Establishing criteria for pharmacologic therapy
Key Takeaways
- Pediatric obesity management requires a whole-child approach that considers physical, psychological, and social factors.
- Medication choice depends on patient preference, comorbidities, contraindications, and insurance coverage.
- Open communication, stigma awareness, and family engagement are critical for long-term success in pharmacologic therapy.
At the American Academy of Pediatrics (AAP) 2025 National Conference and Exhibition, experts discussed clinical considerations for initiating obesity medications in children.
“Obesity is defined by a body mass index above the 95th percentile,” said Ihuoma Eneli, MD, professor of pediatrics and head of the section of nutrition at the University of Colorado. “We always treat obesity as part of a whole-child approach, and that means you look at the child physically, psychologically, the environment, and social drivers of health. With shared decision-making, that helps you make your decision whether you do obesity medications or not.”
Jamie Moore, MD, a physician researcher at the University of Colorado and Children’s Hospital Colorado, noted that prior lifestyle intervention and patient interest are essential factors.
Choosing between medications
Medication selection involves patient preference, contraindications, comorbidities, and access.
“The medication choices that we’re talking about are the ones that we have the most evidence for,” Moore said. “We have phentermine, topiramate, liraglutide, semaglutide, and I’ll also include metformin in there, which is an off-label use but something that is commonly used in practice.”
Moore explained that patient preference is often central, as some therapies are oral and daily while others are injectable and weekly. Contraindications, such as a kidney stone history and mental health status, also guide decision-making. In cases where children present with comorbidities such as prediabetes or metabolic dysfunction–associated fatty liver disease, GLP-1 receptor agonists may be prioritized for their effect on hemoglobin A1c and alanine aminotransferase.
Addressing barriers to access
Access to medications remains a challenge, particularly related to insurance coverage.

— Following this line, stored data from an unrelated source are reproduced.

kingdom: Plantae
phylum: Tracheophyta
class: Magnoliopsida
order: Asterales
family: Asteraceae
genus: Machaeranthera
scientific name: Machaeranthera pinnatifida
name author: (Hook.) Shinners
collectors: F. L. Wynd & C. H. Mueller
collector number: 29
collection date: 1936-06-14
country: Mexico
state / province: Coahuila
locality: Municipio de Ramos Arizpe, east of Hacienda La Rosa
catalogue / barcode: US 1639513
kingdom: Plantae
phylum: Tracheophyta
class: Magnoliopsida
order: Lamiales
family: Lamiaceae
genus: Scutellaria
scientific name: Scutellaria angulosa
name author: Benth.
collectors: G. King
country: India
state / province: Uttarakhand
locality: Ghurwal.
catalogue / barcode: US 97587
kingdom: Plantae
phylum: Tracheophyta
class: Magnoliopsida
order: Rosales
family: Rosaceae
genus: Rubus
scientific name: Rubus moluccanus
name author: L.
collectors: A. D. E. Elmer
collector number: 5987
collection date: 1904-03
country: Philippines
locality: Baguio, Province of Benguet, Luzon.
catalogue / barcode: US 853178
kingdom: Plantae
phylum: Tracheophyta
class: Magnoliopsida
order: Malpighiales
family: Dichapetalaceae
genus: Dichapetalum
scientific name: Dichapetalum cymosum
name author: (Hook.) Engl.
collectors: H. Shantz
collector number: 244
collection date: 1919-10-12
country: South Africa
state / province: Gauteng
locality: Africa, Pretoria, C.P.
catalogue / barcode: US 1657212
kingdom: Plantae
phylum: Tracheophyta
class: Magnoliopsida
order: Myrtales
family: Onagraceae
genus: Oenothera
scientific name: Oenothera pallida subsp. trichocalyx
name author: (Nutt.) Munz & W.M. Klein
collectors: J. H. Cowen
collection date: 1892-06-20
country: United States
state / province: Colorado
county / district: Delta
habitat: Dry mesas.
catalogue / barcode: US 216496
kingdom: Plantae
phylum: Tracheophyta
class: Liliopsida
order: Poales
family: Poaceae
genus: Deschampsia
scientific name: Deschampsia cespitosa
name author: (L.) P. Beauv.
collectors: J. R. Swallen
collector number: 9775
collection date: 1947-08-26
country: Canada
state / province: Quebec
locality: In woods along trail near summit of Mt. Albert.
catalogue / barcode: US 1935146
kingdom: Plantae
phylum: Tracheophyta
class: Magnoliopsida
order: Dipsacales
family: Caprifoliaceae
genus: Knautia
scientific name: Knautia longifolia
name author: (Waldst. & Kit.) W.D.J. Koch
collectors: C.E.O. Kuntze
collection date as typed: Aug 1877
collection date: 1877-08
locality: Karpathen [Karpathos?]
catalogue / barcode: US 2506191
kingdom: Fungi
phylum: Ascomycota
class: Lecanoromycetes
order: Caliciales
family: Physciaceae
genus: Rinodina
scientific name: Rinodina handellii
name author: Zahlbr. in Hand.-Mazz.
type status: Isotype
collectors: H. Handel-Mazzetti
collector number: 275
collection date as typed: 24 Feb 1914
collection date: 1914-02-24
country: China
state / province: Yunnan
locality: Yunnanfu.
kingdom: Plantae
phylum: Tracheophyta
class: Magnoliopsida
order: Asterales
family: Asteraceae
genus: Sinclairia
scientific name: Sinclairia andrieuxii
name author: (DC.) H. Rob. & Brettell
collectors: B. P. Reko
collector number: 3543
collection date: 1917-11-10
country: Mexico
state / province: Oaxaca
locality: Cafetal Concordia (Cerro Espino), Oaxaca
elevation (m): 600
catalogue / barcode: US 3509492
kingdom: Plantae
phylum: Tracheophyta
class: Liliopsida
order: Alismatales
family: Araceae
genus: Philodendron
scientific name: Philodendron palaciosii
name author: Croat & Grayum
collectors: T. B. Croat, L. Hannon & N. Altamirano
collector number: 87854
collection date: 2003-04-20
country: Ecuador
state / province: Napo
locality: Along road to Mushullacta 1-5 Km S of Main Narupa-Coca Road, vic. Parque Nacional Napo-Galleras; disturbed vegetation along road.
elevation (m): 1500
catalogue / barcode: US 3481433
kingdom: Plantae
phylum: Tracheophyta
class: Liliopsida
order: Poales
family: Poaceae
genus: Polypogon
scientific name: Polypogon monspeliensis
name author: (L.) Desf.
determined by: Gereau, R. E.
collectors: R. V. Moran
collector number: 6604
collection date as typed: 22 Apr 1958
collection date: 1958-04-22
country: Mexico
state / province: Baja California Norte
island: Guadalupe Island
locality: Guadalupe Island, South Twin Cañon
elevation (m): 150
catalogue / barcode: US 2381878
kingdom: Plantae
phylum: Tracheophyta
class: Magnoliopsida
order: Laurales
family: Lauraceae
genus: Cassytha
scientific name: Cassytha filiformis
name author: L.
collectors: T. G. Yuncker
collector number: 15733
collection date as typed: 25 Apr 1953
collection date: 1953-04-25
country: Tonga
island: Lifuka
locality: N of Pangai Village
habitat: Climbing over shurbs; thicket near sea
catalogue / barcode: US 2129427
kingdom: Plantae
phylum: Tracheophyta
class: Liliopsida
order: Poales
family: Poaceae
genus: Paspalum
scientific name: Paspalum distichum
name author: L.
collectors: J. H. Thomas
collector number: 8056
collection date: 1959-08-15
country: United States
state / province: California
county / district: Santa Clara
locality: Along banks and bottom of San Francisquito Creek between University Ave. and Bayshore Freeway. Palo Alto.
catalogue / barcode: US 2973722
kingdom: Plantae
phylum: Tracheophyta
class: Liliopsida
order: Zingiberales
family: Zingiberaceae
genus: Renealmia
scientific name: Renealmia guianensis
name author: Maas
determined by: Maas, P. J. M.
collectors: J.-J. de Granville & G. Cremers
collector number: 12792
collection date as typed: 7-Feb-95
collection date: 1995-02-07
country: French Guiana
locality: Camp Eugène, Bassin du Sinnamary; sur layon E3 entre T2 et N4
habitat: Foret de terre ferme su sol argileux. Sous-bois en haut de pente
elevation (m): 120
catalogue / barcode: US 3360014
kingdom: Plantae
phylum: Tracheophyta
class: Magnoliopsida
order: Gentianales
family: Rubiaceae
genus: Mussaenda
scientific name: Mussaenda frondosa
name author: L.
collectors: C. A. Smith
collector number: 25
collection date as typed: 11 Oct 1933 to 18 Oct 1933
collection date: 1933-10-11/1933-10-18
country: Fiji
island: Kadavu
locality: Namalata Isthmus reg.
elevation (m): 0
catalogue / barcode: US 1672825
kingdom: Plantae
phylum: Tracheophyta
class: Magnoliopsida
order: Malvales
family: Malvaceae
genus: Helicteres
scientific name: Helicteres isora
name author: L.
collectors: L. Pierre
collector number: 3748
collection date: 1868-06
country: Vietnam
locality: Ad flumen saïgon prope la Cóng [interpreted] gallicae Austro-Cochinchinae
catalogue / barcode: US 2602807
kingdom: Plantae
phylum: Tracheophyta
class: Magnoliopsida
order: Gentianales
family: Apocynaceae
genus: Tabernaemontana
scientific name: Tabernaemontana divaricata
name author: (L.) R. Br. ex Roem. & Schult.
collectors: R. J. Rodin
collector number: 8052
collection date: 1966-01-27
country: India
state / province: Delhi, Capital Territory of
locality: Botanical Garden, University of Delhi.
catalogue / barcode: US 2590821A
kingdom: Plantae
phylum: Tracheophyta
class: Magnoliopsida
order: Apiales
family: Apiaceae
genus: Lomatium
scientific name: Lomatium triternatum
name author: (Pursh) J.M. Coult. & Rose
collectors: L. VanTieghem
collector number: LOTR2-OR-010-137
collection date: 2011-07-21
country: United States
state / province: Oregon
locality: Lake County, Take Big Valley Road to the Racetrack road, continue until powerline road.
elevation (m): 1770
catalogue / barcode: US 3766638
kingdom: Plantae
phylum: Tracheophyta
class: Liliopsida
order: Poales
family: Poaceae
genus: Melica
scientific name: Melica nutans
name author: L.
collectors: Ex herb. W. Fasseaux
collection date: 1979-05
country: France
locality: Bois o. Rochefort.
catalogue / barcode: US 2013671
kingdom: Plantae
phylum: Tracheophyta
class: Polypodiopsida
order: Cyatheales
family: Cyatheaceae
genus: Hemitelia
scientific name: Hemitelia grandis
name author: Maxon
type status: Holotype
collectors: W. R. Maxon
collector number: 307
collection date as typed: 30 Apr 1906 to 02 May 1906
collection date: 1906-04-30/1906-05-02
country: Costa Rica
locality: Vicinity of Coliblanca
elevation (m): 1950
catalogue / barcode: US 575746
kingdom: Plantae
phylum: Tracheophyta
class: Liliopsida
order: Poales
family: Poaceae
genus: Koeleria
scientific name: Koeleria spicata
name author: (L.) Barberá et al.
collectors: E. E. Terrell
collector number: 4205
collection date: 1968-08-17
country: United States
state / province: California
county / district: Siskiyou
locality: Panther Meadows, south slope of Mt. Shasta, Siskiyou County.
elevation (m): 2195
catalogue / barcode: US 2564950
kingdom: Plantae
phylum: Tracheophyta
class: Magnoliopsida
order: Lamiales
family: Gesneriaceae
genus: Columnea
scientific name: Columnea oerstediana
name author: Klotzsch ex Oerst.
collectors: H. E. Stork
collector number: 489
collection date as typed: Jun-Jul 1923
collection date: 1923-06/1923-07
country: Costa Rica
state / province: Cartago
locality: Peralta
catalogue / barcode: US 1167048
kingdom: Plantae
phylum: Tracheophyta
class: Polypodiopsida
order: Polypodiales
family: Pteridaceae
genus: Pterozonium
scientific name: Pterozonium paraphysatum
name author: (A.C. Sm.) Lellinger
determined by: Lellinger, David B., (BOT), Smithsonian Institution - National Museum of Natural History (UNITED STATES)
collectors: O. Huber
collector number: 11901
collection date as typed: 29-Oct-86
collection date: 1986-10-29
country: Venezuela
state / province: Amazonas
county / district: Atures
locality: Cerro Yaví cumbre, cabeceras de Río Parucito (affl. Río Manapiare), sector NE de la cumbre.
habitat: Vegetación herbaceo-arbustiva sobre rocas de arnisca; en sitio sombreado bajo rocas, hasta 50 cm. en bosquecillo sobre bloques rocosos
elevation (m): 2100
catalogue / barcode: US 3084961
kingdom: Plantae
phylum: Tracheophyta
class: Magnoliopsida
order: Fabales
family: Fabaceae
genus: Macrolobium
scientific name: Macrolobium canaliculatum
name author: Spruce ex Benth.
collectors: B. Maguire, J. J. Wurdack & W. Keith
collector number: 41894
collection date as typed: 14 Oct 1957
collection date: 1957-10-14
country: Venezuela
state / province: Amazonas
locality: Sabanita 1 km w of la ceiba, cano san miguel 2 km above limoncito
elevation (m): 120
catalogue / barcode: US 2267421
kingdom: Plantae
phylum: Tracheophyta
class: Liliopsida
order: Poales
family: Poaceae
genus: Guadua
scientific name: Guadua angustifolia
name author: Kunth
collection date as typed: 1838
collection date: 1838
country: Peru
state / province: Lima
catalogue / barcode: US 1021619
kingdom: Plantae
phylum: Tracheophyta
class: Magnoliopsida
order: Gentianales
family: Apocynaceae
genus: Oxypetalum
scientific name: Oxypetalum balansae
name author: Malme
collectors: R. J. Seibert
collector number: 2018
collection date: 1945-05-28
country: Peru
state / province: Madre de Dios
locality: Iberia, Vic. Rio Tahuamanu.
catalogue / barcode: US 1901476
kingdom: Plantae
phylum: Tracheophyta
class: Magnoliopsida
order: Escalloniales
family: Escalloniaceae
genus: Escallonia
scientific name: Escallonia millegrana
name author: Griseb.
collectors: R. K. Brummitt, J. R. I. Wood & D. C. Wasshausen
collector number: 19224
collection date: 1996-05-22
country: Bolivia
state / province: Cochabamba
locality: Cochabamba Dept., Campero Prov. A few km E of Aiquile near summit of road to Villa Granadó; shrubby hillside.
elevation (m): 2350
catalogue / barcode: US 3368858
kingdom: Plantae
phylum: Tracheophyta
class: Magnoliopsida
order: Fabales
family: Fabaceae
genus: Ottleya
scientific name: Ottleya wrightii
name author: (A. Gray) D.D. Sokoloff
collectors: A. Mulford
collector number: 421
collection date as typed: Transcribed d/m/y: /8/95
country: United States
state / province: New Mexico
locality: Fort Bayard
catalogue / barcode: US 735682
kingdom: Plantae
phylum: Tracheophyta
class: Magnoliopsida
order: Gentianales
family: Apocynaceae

“The first practical tip is that we want to use the medications that are easy to access and are inexpensive,” Moore said. She cited phentermine, topiramate, and metformin as examples that are more often available through Medicaid and commercial payers. She added that clinicians can play a role in advocating for policy updates to align insurance coverage with current evidence for pediatric obesity treatment.
Engaging families and addressing stigma
Eneli emphasized the importance of presenting all treatment options, including behavioral interventions, pharmacotherapy, and bariatric surgery, in discussions with families.
“There are usually 2 groups of families,” Eneli said. “Some come in asking for medication, and in those cases, it’s important to make sure the information they have is correct. The second group is those who have never heard about the medication or don’t think they want the medication. The most important thing is your ability to listen, to hear, and to reflect, so that conversation becomes part of an engagement that’s going to be long-term.”
Moore added that addressing stigma and bias is a daily responsibility in practice. She shared advice from a patient who told her, “When you walk into the room, don’t let my weight be the first thing that you see.” She noted that this perspective has become a guiding principle in her own patient encounters.
Both physicians underscored the need for ongoing clinical research to clarify the long-term safety and efficacy of pharmacotherapy for pediatric obesity.
Disclosures:
Both Eneli and Moore report no relevant disclosures.
Reference:
Moore J, Eneli I. What’s New in Obesity Management. Presentation. Presented at: American Academy of Pediatrics 2025 National Conference & Exhibition. September 26-30, 2025. Denver, Colorado.